The result is a high degree of variability in the respective beam output characteristics. In diode mode the maximum output power is 6kW with a beam quality of 66mm mrad. In fibre mode the corresponding figures are 4kW and 4mm mrad. The wavelength range in both cases, however, is 920-1070nm.
Close monitoringDi Stefano makes the point that in order to operate effectively the machine is fitted with an unusually high number of sensors. Each unit contains, he says, “50 embedded sensors,” including 24 thermal devices and 11 power sensors. “The different parameters that we need to control are the chilling flows, voltage, electric currents and the temperature,” he explains. “In particular we need to monitor the temperature of the water chiller, the chiller’s heat exchanger, both the diode and fibre modulus, the cold-plate and the water chiller’s flows into the optical chain.” He adds, though, that the volume of data this multiplicity of sensors collects makes the system highly conformant with the demands made by the ‘Industry 4.0’ concept. To that end the system is also compliant with the Profibus, Profinet, EtherNET/IP and DeviceNT fieldbus communication protocols.

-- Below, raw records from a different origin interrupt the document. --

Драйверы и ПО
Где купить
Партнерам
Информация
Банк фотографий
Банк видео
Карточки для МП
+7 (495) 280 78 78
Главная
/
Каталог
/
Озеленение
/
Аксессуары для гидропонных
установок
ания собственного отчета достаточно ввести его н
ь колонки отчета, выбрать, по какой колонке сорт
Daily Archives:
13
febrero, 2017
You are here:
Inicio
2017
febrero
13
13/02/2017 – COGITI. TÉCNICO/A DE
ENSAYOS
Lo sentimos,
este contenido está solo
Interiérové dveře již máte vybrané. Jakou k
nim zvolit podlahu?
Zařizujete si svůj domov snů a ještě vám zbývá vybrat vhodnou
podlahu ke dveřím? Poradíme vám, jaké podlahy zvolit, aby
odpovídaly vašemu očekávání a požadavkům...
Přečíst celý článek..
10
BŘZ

Unsurprisingly Di Stefano is confident that the system is highly innovative and contains a number of unique capabilities that Comau has sought to protect. “We have patented the optical chain of the spectral combiner, the method of realising it and the concept that permits the change from diode to fibre,” he confirms. Moreover, these new capabilities have been achieved through the use of existing technologies. “Our team has developed the design of the spectral combiner, but this has been realised by assembling different standard units,” he states, adding that the main technical challenges involved included the need to create a compact product despite the inherent complexity of a hybrid system incorporating a special component, such as the spectral combiner requiring highly precise optical alignment.
Economy in operationNevertheless Di Stefano also confirms that the key advantages the system can provide are concerned with the economics of its operation rather than purely technical performance parameters. For a start, he points out, any company needing both types of beam for its operations now only needs to buy one source and not two – a ratio that in practice will most likely mean two machines rather than four for a company implementing both techniques that simply cannot afford unplanned downtime and therefore needs duplicate capacity on-site. In addition, he indicates, this degree of economy will also manifest itself in use as a reduction in maintenance costs through the commonality of parts the two beam sources share.
In actual operation, though, the watchword is ‘flexibility’ since all conceivable types of laser application can be driven from a single source - “cutting, brazing, welding – even marking”. The units themselves are also neat and compact in size and appearance, measuring just 960x990x2050mm including their chiller, and can operate in an ambient temperature range of 10-42°C.